Producing Partners: Center for Asian American Media, Corporation for Public Broadcasting (CPB), Flash Cuts, ITVS, PBS, WETA
Community Partners: Asian Americans Advancing Justice - Los Angeles, Asian CineVision/Asian American International Film Festival, Asian American Documentary Network, Austin Asian American Film Festival, Boston Asian American Film Festival, Chicago Foundation for Asian American Independent Media, DC Asian Pacific American Film Festival, DisOrient Asian American Film Festival of Oregon, OCA-Greater Houston/HAAPIFest, Pacific Arts Movement/San Diego Asian Film Festival, Philadelphia Asian American Film Festival, Seattle Asian American Film Festival, Toronto Reel Asian International Film Festival, Vancouver Asian Film Festival
A history in the making!
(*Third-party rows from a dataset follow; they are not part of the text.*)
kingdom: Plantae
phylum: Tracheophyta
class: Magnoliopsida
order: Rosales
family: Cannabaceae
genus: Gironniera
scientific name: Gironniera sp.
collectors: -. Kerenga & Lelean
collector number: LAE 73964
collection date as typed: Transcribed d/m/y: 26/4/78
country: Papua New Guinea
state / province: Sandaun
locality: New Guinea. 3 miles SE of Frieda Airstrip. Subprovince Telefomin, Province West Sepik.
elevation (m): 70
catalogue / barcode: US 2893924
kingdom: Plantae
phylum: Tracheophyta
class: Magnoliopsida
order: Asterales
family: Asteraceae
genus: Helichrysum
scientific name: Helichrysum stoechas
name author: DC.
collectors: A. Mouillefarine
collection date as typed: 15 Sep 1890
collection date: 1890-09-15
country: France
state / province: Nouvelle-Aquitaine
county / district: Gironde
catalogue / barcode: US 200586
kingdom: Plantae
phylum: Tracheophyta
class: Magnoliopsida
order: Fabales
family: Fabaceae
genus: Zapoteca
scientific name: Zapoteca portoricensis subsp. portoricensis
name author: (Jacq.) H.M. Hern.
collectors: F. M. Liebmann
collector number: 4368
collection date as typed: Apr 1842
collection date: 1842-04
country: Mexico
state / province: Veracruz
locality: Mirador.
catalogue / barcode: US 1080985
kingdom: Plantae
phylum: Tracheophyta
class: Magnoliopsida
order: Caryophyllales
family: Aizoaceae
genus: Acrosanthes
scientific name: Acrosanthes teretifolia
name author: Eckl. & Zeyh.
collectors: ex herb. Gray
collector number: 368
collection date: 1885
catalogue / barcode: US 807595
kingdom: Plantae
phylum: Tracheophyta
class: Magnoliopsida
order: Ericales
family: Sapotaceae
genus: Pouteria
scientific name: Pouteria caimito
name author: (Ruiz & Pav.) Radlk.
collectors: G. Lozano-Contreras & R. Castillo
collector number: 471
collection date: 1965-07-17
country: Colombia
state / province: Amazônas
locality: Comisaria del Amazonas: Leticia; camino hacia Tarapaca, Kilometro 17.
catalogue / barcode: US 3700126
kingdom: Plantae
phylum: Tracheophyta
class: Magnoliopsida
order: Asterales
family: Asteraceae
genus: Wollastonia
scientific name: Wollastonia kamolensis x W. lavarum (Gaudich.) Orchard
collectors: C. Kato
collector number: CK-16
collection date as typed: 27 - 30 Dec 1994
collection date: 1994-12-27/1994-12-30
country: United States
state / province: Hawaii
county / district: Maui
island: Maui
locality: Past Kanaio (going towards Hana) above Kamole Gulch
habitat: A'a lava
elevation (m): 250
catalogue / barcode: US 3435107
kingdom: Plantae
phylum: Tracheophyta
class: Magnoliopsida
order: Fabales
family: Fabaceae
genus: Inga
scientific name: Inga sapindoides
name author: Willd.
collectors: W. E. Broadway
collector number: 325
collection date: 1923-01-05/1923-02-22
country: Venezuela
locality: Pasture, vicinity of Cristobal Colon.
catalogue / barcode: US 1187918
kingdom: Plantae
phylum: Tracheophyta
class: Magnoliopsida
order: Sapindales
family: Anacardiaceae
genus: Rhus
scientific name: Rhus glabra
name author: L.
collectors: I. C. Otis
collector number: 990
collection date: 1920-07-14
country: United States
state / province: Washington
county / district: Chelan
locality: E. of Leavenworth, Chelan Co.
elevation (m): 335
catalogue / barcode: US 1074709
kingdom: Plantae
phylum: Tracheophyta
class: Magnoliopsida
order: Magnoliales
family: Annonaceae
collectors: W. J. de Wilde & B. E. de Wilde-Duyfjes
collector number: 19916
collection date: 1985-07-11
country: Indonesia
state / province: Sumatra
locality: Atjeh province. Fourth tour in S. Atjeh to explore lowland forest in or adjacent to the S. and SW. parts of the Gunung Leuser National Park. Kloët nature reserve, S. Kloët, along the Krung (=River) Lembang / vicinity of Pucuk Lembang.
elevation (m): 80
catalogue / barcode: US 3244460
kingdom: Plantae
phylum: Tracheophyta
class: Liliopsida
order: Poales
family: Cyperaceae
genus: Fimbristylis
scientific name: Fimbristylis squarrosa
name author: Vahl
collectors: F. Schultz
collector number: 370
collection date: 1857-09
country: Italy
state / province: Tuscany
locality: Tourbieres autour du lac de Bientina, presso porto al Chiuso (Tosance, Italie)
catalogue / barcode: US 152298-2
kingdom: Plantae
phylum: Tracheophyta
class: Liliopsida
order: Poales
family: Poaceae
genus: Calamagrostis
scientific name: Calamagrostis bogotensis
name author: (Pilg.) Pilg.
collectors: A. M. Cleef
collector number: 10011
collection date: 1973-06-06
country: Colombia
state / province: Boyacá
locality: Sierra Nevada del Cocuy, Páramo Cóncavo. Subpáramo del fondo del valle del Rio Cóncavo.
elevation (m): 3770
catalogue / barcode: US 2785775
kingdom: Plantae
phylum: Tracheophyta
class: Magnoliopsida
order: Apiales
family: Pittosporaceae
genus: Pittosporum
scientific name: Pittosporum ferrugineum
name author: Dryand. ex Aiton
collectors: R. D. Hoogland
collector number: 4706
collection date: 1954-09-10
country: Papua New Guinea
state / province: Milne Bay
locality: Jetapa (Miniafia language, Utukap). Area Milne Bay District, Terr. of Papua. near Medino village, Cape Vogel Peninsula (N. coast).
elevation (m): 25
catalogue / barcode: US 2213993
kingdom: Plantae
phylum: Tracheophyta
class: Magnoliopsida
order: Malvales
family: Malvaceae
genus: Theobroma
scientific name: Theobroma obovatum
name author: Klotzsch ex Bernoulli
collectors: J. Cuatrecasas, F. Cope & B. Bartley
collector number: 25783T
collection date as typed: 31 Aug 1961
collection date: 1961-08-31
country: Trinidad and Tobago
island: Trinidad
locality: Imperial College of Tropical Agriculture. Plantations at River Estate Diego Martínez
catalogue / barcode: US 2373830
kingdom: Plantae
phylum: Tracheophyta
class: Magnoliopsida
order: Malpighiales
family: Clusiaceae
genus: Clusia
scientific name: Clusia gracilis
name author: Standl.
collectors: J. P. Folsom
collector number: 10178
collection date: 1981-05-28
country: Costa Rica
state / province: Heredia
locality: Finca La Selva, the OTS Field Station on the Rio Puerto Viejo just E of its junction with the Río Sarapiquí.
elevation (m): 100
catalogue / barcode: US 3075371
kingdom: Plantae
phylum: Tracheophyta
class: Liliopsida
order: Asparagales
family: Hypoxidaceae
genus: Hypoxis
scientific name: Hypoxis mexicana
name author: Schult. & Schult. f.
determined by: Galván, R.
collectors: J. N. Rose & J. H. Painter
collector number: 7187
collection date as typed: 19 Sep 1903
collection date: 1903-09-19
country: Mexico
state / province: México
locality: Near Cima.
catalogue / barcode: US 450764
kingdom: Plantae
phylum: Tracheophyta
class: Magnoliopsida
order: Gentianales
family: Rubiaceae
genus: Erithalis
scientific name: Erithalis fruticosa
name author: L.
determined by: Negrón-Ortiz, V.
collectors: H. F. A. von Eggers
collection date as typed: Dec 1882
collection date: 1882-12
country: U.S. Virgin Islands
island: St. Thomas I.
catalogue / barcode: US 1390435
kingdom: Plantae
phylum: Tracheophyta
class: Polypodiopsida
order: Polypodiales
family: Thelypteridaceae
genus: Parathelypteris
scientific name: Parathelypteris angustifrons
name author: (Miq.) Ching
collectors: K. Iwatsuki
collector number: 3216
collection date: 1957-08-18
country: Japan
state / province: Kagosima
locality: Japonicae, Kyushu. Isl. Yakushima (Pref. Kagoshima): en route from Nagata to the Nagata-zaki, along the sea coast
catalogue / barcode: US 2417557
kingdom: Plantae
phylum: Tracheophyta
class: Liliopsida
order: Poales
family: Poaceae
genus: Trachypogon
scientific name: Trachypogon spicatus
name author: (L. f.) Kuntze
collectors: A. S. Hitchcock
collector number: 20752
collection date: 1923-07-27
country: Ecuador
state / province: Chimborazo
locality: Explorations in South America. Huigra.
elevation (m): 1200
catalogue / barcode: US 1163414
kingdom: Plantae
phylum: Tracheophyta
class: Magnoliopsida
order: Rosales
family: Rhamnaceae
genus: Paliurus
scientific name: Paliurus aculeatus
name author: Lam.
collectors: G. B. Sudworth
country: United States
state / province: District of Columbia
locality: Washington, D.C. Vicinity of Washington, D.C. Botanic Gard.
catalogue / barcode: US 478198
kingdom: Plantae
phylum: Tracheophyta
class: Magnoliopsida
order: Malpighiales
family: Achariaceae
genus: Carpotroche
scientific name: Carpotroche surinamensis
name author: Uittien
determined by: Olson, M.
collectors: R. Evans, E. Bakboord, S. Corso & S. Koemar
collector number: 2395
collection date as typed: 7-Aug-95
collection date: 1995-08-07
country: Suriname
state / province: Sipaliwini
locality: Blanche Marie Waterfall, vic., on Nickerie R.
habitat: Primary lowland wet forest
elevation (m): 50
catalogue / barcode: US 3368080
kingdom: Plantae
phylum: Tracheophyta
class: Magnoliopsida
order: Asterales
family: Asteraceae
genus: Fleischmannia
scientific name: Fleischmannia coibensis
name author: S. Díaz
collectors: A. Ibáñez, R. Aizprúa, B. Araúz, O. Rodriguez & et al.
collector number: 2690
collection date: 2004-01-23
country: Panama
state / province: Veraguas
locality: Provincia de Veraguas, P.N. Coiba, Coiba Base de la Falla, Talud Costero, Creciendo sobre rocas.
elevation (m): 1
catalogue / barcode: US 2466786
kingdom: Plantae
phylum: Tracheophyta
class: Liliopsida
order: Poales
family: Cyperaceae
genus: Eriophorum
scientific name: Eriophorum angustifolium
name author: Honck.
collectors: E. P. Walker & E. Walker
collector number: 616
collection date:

We bring together some of the filmmakers to discuss the making of Episodes 3 & 4 for the PBS documentary series ASIAN AMERICANS. Join us for a special Q&A with episode producers S. Leo Chiang, Grace Lee, and series producer Renee Tajima-Pena.
Featuring:
Renee Tajima-Peña
Renee Tajima-Peña is an Academy Award and Emmy Award nominated filmmaker whose credits include WHO KILLED VINCENT CHIN?, MY AMERICA...OR HONK IF YOU LOVE BUDDHA, LABOR WOMEN, CALAVERA HIGHWAY, and her newest film, NO MÁS BEBÉS. Her films have screened at the Cannes, Hong Kong, New Directors/New Films, SXSW, Sundance and Toronto international film festivals and the Whitney Biennial. She has been awarded the Guggenheim Fellowship, USA Broad Fellowship, Alpert Award in the Arts for Film/Video, a Peabody and a Dupont-Columbia Award. Tajima-Peña teaches social documentary at UCLA, where she is a professor of Asian American Studies, the director of the Center for EthnoCommunications, and holds an endowed chair in Japanese American Studies.
Grace Lee
Grace Lee is an independent producer, director and writer working in both narrative and non-fiction film. She directed the Peabody Award-winning documentary AMERICAN REVOLUTIONARY: THE EVOLUTION OF GRACE LEE BOGGS, which The Hollywood Reporter called “an entertainingly revealing portrait of the power of a single individual to effect change.” The film won six audience awards before the broadcast on the PBS documentary series POV. Her previous documentary THE GRACE LEE PROJECT on the Sundance Channel also won multiple awards. Other credits include the Emmy-nominated MAKERS: WOMEN IN POLITICS and OFF THE MENU: ASIAN AMERICA, both for PBS. She has been a Sundance Institute Fellow, a 2017 Chicken & Egg Breakthrough Award winner, an envoy of the American Film Showcase, and is co-founder of the Asian American Documentary Network (A-Doc). She is also a member of the Documentary Branch of the Academy of Motion Picture Arts and Sciences. She is currently a producer/director on the five-part landmark PBS series ASIAN AMERICANS as well as AND SHE COULD BE NEXT, a new documentary project about women of color transforming politics and civic engagement.
S. Leo Chiang
S. Leo Chiang is an independent documentarian. His Emmy® Award-nominated film, A VILLAGE CALLED VERSAILLES, about the rebuilding and transformation of the Vietnamese American community in post-Katrina New Orleans, picked up eight film festival awards, aired on PBS Independent Lens series, and has been acquired by more than 200 libraries. His last documentary, OUT RUN, which profiles the only LGBT political party in the world, premiered at the 2016 Full Frame Documentary Film Festival and won Best Cinematography at the Los Angeles Asian Pacific Film Festival. His other films include MR. CAO GOES TO WASHINGTON (Inspiration Award 2012, PBS broadcast 2013), TO YOU SWEETHEART, ALOHA (PBS broadcast 2006), ONE + ONE (CINE Golden Eagle Award 2002), and SAFE JOURNEY (PlanetOut.com Short Movie Award 2002). His latest project OUR TIME MACHINE is currently in distribution, and has been supported by ITVS, Catapult Film Fund, Sundance Institute, and Tribeca Film Institute.